Green Deal, We are still completing and issuing Assessments
The Green Deal was the largest home improvement programme since World War II. It was the government’s flagship energy policy and was designed to transform the energy efficiency and sustainability of the UK’s ageing building stock. As part of the 2011 Energy Act, the initiative aimed to make millions of homes and businesses across Britain more energy efficient. Due to the suspension of the governments funding provision the green deal aspect of energy saving measures is now awaiting change.
As one of the government’s official Green Deal Advisors, we will endeavour to work to make sustainable economic energy available to everyone. This means keeping up to date with changes to funding opportunities – and understanding how to optimise them. The Green Deal offered property owners a range of energy-efficient building improvements, with the opportunity to pay for the work over time through savings made in energy bills. The Green Deal was good for the government, good for the planet and, most importantly, good for you. Unfortunately due to the government making changes to the system this is no longer available, We await developments at this time.
Energy Performance Certificates
A typical EPC will contain the following information:-
- A property’s energy use and yearly energy cost.
Recommendations about how to reduce energy use and save money
- An energy efficiency rating is graded from A (most efficient) to G (least efficient) and is valid for 10 years.
- The ‘A’ rating on the certificate (Dark green) is highly efficient
The ‘G’ rating on the certificate (Red) is low efficiency
Most homes acheive around a grade D,and this is the average, but the home involved still wastes valuable energy and needless expense.
Certificates also contain recommendations on where you could make improvements and save cost.
Energy Performance Certificates look similar to the EU Energy Labels you see on electrical appliances, such as fridges and washing machines.
While EPCs are indicative of the rating scale, and relate to the financial implications of that scale when it comes to selling the home, it also contains plenty of other information designed to help make the home ‘greener’.
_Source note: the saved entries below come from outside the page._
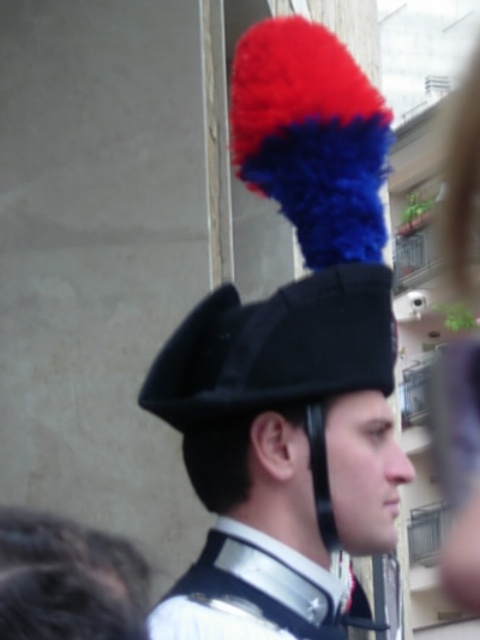
You are a tailor measuring the dimensions of the black felt hat at upper center and the white glossy uniform at center. Which item has a smaller height?

The black felt hat at upper center has a lesser height compared to the white glossy uniform at center, so the black felt hat at upper center is smaller in height.

In the scene shown: You are a photographer standing at the base of a tall building. You see the black felt hat at center and the top of the building. Which one is higher?

The top of the building is higher than the black felt hat at center because they are 30.17 meters apart.

You are a tailor measuring the black felt hat at upper center and the white glossy uniform at center for alterations. Which item has a smaller width?

The black felt hat at upper center has a smaller width than the white glossy uniform at center.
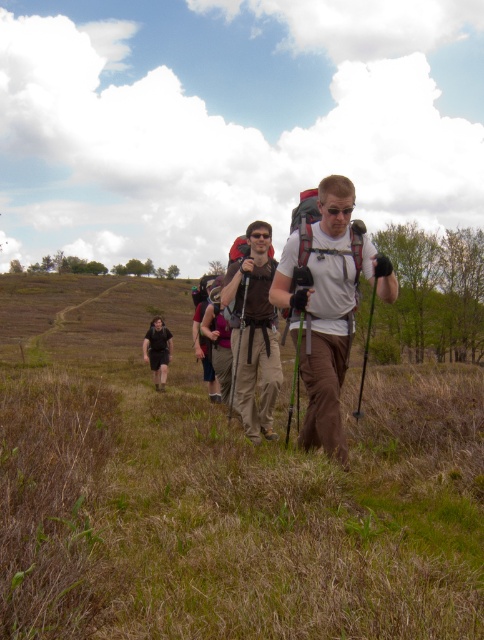
You are a hiker looking at the image and want to know which item is taller between the white matte backpack at center and the black fabric pants at center. Can you tell me?

The white matte backpack at center is taller than the black fabric pants at center.

From the picture: You are a photographer aiming to capture the hikers in the scene. You want to ensure that both the white matte backpack at center and the black fabric pants at center are clearly visible in your shot. Based on their positions, which object should you focus on first to ensure both are in frame?

The white matte backpack at center is positioned on the right side of black fabric pants at center. To ensure both are in frame, focus on the black fabric pants at center first since it is on the left, allowing the backpack to naturally fall into the right side of the frame.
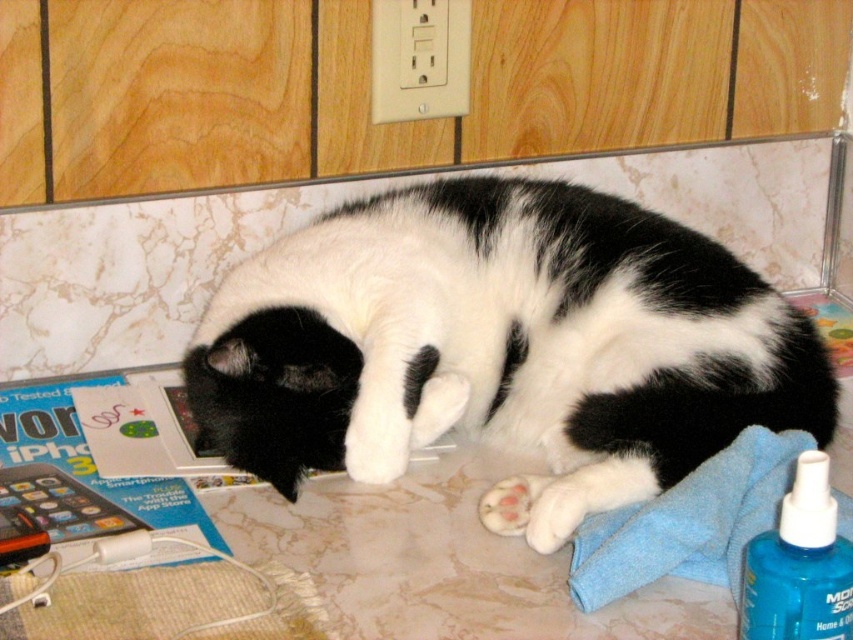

- This information includes estimates of the yearly energy cost that the property potentially will use,
- Carbon dioxide emissions;
- Fuel costs;
- Details of the person who carried out the assessment;
- Who to contact for complaints.
- Using the information contained in the certificate, one can assess the impact of energy-saving upgrades that can be applied to the property to save money.
Shurely it makes perfect sense to save money, after all, in these times of austerity money is better in ones own pocket not the energy companies.